** Records for the exercise follows **

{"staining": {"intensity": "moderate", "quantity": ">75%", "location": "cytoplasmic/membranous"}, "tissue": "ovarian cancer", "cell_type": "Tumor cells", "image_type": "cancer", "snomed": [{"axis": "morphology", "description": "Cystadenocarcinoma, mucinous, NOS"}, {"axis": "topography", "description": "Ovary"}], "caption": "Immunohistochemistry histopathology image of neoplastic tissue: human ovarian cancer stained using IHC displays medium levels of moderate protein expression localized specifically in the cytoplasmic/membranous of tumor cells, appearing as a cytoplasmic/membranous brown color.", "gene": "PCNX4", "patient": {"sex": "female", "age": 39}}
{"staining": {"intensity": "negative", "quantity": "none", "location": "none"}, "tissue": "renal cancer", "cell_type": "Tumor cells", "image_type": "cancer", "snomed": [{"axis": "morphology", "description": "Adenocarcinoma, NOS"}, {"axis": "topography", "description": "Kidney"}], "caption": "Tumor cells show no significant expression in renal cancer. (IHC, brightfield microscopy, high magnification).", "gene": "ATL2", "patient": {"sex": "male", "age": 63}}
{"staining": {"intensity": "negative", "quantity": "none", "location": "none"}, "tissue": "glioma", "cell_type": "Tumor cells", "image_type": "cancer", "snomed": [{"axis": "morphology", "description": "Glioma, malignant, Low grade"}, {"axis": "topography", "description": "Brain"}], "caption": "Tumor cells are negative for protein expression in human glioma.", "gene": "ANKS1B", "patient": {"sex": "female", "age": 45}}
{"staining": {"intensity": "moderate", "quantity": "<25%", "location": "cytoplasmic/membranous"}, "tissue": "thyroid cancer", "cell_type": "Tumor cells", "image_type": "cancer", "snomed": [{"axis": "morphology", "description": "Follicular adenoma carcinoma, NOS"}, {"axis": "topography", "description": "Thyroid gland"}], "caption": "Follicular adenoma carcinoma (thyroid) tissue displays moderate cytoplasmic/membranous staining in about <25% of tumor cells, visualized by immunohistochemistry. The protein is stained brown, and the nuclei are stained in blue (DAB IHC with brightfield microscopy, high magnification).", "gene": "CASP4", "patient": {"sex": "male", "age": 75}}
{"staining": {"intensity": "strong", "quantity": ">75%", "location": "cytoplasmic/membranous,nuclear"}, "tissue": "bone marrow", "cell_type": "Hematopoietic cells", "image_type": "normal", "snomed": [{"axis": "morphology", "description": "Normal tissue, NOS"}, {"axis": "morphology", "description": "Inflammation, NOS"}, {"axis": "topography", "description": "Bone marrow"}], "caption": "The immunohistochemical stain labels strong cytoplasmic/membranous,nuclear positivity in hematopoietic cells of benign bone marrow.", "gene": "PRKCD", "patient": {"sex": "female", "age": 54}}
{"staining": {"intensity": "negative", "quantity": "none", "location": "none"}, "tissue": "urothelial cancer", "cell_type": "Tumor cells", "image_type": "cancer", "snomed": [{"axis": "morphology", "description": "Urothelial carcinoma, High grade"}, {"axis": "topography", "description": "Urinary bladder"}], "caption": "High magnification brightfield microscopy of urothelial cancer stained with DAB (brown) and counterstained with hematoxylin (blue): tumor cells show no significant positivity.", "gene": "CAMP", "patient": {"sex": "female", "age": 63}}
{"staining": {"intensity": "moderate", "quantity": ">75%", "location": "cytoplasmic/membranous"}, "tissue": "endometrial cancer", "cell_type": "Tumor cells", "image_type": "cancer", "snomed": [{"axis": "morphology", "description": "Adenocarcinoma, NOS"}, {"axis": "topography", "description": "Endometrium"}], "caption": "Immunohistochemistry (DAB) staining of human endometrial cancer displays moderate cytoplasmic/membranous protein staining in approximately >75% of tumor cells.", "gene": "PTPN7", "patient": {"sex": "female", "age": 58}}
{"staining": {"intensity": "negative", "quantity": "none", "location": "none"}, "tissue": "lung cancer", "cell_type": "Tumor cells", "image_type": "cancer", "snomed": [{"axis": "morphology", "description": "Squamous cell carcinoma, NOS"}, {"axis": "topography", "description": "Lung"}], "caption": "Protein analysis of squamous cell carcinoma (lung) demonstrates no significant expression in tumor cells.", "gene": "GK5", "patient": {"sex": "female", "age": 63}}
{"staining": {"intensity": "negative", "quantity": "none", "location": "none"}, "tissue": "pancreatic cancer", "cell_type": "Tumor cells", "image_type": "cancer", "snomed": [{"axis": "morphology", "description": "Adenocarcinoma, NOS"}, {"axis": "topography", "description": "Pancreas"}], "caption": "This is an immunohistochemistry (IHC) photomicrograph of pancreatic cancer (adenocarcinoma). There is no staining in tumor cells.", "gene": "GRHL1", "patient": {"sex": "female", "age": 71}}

** End of Records for the exercise **

Exercise description =>
None of the records may be skipped; each is to be repeated exactly.

Answer to this problem =>
{"staining": {"intensity": "moderate", "quantity": ">75%", "location": "cytoplasmic/membranous"}, "tissue": "ovarian cancer", "cell_type": "Tumor cells", "image_type": "cancer", "snomed": [{"axis": "morphology", "description": "Cystadenocarcinoma, mucinous, NOS"}, {"axis": "topography", "description": "Ovary"}], "caption": "Immunohistochemistry histopathology image of neoplastic tissue: human ovarian cancer stained using IHC displays medium levels of moderate protein expression localized specifically in the cytoplasmic/membranous of tumor cells, appearing as a cytoplasmic/membranous brown color.", "gene": "PCNX4", "patient": {"sex": "female", "age": 39}}
{"staining": {"intensity": "negative", "quantity": "none", "location": "none"}, "tissue": "renal cancer", "cell_type": "Tumor cells", "image_type": "cancer", "snomed": [{"axis": "morphology", "description": "Adenocarcinoma, NOS"}, {"axis": "topography", "description": "Kidney"}], "caption": "Tumor cells show no significant expression in renal cancer. (IHC, brightfield microscopy, high magnification).", "gene": "ATL2", "patient": {"sex": "male", "age": 63}}
{"staining": {"intensity": "negative", "quantity": "none", "location": "none"}, "tissue": "glioma", "cell_type": "Tumor cells", "image_type": "cancer", "snomed": [{"axis": "morphology", "description": "Glioma, malignant, Low grade"}, {"axis": "topography", "description": "Brain"}], "caption": "Tumor cells are negative for protein expression in human glioma.", "gene": "ANKS1B", "patient": {"sex": "female", "age": 45}}
{"staining": {"intensity": "moderate", "quantity": "<25%", "location": "cytoplasmic/membranous"}, "tissue": "thyroid cancer", "cell_type": "Tumor cells", "image_type": "cancer", "snomed": [{"axis": "morphology", "description": "Follicular adenoma carcinoma, NOS"}, {"axis": "topography", "description": "Thyroid gland"}], "caption": "Follicular adenoma carcinoma (thyroid) tissue displays moderate cytoplasmic/membranous staining in about <25% of tumor cells, visualized by immunohistochemistry. The protein is stained brown, and the nuclei are stained in blue (DAB IHC with brightfield microscopy, high magnification).", "gene": "CASP4", "patient": {"sex": "male", "age": 75}}
{"staining": {"intensity": "strong", "quantity": ">75%", "location": "cytoplasmic/membranous,nuclear"}, "tissue": "bone marrow", "cell_type": "Hematopoietic cells", "image_type": "normal", "snomed": [{"axis": "morphology", "description": "Normal tissue, NOS"}, {"axis": "morphology", "description": "Inflammation, NOS"}, {"axis": "topography", "description": "Bone marrow"}], "caption": "The immunohistochemical stain labels strong cytoplasmic/membranous,nuclear positivity in hematopoietic cells of benign bone marrow.", "gene": "PRKCD", "patient": {"sex": "female", "age": 54}}
{"staining": {"intensity": "negative", "quantity": "none", "location": "none"}, "tissue": "urothelial cancer", "cell_type": "Tumor cells", "image_type": "cancer", "snomed": [{"axis": "morphology", "description": "Urothelial carcinoma, High grade"}, {"axis": "topography", "description": "Urinary bladder"}], "caption": "High magnification brightfield microscopy of urothelial cancer stained with DAB (brown) and counterstained with hematoxylin (blue): tumor cells show no significant positivity.", "gene": "CAMP", "patient": {"sex": "female", "age": 63}}
{"staining": {"intensity": "moderate", "quantity": ">75%", "location": "cytoplasmic/membranous"}, "tissue": "endometrial cancer", "cell_type": "Tumor cells", "image_type": "cancer", "snomed": [{"axis": "morphology", "description": "Adenocarcinoma, NOS"}, {"axis": "topography", "description": "Endometrium"}], "caption": "Immunohistochemistry (DAB) staining of human endometrial cancer displays moderate cytoplasmic/membranous protein staining in approximately >75% of tumor cells.", "gene": "PTPN7", "patient": {"sex": "female", "age": 58}}
{"staining": {"intensity": "negative", "quantity": "none", "location": "none"}, "tissue": "lung cancer", "cell_type": "Tumor cells", "image_type": "cancer", "snomed": [{"axis": "morphology", "description": "Squamous cell carcinoma, NOS"}, {"axis": "topography", "description": "Lung"}], "caption": "Protein analysis of squamous cell carcinoma (lung) demonstrates no significant expression in tumor cells.", "gene": "GK5", "patient": {"sex": "female", "age": 63}}
{"staining": {"intensity": "negative", "quantity": "none", "location": "none"}, "tissue": "pancreatic cancer", "cell_type": "Tumor cells", "image_type": "cancer", "snomed": [{"axis": "morphology", "description": "Adenocarcinoma, NOS"}, {"axis": "topography", "description": "Pancreas"}], "caption": "This is an immunohistochemistry (IHC) photomicrograph of pancreatic cancer (adenocarcinoma). There is no staining in tumor cells.", "gene": "GRHL1", "patient": {"sex": "female", "age": 71}}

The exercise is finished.